Também houve redução da pressão arterial sistólica (-6,3mmHg x -1,2mmHg), diastólica (-2,5mmHg x –0,3mmHg) e triglicerídeos (-27,2% x –3,3%) no grupo tirzepatida em relação ao grupo placebo.

E quantos aos efeitos colaterais?

A frequência dos efeitos colaterais foi semelhante entre os grupos. Os mais relevantes foram relacionados ao trato gastrointestinal: nauseas, vômitos e diarreia. Ocorreram principalmente durante a titulação progressiva das doses, sendo na maioria dos casos de intensidade leve a moderada. Menos de 5% dos casos necessitou de descontinuidade do tratamento. Houve 2 casos de pancreatite no grupo tirzepatide e 1 caso no grupo placebo. Não houve casos de câncer medular tireoide ou câncer de pâncreas. A taxa de colelitíase e colecistite aguda foi semelhante entre os grupos.

Cerca de 7% dos participantes nos grupos tirzepatide tiveram eventos adversos graves. Foram relatados 2 óbitos no grupo intervenção, contudo não relacionados com o tratamento em si.

Conclusões

A tirzepatida nas doses semanais de 10mg e 15mg foi eficaz em reduzir perda de peso de forma expressiva nos pacientes com diabetes e sobrepeso ou obesidade. Apesar de não existir (ainda) estudos head-to-head entre tirzepatida x semaglutida neste cenário, o primeiro parece levar vantagem no quesito perda de peso a longo prazo (15% x 10%). Isso pode ser possível fruto do efeito sinérgico GIP/GLP-1 na molécula do tirzepatida. Outra vantagem do presente estudo foi a redução importante da HbA1c (-2%) em ambas as dosagens utilizadas, com valor final de 5,9%. Além disso, quase metade dos participantes nos grupos de intervenção teve normoglicemia.

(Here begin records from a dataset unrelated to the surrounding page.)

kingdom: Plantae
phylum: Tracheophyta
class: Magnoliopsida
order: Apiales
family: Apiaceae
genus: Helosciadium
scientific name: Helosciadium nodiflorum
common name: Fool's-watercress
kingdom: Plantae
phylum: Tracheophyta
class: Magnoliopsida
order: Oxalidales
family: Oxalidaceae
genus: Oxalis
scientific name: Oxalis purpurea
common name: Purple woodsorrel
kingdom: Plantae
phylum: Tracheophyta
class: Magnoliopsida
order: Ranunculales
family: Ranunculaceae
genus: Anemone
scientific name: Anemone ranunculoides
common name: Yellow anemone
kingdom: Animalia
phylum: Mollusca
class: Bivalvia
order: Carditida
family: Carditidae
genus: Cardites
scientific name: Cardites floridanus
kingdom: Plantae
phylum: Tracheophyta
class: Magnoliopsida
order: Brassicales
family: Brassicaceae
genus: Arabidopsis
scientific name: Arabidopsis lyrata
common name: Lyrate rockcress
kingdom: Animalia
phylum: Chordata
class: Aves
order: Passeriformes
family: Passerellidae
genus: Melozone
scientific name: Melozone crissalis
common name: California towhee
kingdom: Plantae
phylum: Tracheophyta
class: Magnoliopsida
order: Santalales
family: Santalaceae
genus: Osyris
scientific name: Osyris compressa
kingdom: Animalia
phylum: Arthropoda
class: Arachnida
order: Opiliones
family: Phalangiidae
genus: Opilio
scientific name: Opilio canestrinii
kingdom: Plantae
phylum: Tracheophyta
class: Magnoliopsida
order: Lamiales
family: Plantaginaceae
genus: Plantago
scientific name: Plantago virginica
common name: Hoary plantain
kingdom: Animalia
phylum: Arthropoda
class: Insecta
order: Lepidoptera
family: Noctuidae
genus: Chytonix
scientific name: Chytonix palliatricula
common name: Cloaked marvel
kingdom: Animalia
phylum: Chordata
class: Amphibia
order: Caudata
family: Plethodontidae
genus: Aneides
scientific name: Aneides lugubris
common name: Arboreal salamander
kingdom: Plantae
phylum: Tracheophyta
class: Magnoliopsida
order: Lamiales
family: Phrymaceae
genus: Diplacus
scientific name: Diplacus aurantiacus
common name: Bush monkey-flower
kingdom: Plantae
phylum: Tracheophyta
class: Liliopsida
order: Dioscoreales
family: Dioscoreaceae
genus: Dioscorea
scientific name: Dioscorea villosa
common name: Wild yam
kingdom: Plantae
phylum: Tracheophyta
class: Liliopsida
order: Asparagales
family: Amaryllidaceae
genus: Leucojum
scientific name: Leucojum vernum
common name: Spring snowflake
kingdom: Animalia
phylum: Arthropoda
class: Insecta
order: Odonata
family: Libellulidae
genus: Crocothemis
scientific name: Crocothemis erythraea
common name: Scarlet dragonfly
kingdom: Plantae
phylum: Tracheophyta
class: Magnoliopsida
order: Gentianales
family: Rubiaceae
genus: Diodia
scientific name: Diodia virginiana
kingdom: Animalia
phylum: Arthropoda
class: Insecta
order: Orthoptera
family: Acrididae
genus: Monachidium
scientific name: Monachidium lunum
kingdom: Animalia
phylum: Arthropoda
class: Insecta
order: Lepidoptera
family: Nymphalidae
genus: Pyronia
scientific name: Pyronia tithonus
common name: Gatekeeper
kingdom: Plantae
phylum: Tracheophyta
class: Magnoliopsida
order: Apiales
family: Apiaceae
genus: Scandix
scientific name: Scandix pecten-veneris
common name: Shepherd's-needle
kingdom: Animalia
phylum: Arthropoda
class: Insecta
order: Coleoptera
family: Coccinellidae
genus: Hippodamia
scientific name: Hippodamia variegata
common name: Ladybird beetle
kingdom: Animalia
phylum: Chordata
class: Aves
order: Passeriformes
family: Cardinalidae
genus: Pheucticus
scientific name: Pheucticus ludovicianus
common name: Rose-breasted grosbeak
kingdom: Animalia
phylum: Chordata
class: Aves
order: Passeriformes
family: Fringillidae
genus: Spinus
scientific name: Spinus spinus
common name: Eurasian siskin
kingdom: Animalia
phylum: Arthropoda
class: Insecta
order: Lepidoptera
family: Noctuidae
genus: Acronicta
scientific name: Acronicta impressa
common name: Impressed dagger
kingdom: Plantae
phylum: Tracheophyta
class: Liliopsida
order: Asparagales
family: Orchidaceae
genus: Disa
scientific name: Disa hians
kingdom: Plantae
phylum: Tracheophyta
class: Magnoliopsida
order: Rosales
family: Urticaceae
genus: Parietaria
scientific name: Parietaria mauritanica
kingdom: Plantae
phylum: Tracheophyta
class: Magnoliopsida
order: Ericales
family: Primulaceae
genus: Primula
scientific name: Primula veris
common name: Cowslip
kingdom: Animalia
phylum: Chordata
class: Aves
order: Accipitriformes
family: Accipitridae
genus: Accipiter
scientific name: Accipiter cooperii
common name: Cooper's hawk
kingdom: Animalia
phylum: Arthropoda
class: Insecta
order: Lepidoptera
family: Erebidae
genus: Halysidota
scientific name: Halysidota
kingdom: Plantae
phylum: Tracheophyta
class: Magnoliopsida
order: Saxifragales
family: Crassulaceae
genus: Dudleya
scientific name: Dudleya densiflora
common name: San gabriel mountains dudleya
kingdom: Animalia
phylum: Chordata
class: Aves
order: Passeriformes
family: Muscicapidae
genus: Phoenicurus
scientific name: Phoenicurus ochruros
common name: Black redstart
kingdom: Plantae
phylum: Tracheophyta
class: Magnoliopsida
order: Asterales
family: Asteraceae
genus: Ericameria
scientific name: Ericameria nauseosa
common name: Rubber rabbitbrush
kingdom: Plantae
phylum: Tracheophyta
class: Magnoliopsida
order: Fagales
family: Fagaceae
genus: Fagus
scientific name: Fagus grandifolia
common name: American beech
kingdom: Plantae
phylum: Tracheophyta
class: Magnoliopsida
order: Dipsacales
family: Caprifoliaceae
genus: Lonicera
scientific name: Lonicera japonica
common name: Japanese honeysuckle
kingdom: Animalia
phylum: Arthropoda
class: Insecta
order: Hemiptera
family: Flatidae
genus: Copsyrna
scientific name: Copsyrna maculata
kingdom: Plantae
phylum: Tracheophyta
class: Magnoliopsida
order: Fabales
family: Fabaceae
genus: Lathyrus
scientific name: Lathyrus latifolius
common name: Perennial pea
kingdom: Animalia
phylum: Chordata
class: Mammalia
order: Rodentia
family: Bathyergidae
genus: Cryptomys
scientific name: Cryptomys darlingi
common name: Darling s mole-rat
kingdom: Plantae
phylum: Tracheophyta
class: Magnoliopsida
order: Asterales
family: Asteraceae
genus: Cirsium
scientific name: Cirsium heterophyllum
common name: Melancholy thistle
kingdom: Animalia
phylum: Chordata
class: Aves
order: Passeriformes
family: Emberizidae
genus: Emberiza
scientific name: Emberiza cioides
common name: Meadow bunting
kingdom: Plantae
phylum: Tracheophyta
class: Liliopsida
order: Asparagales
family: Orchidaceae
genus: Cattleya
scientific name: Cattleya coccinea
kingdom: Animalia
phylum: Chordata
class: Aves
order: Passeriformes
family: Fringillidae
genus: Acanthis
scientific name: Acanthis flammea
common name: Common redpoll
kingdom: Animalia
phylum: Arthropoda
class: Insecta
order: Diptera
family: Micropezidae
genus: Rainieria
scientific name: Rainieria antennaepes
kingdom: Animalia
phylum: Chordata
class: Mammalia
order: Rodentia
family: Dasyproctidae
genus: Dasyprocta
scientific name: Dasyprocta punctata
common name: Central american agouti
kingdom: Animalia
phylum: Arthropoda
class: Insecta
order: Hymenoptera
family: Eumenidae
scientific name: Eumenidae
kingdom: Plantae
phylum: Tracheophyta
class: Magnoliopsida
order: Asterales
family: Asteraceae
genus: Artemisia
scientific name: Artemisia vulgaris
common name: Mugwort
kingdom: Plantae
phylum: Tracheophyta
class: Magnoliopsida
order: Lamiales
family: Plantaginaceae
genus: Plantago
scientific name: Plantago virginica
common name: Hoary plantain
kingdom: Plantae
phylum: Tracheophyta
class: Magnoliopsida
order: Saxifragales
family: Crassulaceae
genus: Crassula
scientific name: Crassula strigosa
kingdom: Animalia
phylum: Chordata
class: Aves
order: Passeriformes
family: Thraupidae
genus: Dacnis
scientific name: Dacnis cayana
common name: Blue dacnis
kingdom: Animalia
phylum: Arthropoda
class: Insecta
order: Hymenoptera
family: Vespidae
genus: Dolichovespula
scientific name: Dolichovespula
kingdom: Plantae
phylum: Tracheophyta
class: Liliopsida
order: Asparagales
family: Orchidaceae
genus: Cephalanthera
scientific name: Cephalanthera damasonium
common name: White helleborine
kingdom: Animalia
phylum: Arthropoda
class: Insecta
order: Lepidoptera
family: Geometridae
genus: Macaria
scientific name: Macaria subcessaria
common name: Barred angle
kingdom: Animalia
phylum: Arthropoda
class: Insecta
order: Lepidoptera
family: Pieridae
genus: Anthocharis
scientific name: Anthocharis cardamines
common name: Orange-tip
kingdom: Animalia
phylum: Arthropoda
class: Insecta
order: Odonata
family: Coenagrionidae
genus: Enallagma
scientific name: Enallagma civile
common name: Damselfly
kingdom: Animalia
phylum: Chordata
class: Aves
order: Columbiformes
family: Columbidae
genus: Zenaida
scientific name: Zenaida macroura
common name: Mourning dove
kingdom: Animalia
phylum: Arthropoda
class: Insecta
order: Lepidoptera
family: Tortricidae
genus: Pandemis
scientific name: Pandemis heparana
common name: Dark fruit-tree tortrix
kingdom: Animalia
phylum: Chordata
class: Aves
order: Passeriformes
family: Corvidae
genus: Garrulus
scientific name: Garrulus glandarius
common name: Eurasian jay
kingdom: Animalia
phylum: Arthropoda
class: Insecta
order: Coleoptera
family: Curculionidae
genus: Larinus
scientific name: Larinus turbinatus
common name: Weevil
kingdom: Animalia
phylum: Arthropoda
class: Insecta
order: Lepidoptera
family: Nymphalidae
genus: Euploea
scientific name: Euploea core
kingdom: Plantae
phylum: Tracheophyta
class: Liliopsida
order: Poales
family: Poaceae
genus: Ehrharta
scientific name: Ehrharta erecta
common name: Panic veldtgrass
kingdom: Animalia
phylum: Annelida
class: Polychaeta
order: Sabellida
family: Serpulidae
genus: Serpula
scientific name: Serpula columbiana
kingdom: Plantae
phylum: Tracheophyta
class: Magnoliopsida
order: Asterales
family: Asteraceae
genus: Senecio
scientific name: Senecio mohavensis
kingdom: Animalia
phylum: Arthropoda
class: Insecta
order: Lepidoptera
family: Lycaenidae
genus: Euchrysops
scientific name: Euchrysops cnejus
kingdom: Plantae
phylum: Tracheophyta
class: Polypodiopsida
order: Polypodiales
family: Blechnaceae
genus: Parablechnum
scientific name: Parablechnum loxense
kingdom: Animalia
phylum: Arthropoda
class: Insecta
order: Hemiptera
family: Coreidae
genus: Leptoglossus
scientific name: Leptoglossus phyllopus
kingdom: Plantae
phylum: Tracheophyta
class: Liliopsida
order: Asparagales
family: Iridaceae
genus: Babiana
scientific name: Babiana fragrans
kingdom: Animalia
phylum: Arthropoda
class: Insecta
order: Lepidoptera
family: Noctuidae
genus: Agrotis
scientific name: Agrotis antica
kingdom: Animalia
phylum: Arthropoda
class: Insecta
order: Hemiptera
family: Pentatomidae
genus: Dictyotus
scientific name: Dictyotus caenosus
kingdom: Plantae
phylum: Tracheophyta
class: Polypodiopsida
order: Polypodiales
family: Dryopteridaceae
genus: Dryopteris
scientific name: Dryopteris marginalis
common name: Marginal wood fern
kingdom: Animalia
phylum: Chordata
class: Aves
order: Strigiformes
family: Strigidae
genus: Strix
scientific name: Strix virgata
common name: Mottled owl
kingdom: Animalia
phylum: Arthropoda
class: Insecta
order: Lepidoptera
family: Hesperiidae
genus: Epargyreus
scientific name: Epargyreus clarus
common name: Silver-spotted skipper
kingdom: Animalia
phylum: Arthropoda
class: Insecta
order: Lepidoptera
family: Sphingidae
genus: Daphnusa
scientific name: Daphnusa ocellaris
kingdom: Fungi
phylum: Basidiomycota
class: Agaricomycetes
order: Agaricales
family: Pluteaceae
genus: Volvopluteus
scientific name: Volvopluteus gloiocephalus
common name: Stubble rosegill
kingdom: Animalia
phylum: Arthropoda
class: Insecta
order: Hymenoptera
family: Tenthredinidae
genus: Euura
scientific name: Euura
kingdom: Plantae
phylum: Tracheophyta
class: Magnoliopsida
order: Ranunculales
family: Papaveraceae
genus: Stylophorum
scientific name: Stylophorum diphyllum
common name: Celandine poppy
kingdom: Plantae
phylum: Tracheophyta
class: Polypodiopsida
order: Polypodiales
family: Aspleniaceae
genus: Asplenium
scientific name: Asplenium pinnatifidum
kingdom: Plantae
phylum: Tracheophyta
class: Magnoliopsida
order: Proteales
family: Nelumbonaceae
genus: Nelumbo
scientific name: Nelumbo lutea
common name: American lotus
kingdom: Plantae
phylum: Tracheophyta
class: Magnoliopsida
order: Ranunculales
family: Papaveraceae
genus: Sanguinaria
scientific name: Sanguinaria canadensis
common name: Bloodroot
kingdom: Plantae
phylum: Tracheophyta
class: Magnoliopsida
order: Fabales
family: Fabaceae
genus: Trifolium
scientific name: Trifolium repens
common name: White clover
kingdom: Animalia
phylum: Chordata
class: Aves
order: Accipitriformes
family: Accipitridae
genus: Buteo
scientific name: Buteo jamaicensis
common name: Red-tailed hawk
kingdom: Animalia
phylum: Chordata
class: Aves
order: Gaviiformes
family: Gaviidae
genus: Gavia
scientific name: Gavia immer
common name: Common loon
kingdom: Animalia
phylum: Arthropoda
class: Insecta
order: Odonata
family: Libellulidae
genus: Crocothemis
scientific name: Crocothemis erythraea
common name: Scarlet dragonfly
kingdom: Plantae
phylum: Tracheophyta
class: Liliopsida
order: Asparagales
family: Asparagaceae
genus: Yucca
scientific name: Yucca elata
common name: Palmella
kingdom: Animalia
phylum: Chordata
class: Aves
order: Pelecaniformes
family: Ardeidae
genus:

É importante pontuar que o estudo foi patrocinado pela empresa responsável pela fabricação da medicação. Vamos aguardar a validação externa na população e avaliar novos dados.

Lembrando que a tirzepatida (Mounjaro®) foi aprovada em 2022 pelo FDA para tratamento dos pacientes com diabetes tipo 2. Apesar de metanálise prévia já mostrar segurança cardiovascular da medicação, está em andamento um estudo específico a fim de avaliar MACE nos pacientes com diabetes usando a medicação (SURMOUNT-CVOT).

Bibliografia:

  • Garvey WT, Frias JP, Jastreboff AM, le Roux CW, Sattar N, Aizenberg D, et al. Tirzepatide once weekly for the treatment of obesity in people with type 2 diabetes (SURMOUNT-2): a double-blind, randomised, multicentre, placebo-controlled, phase 3 trial. The Lancet.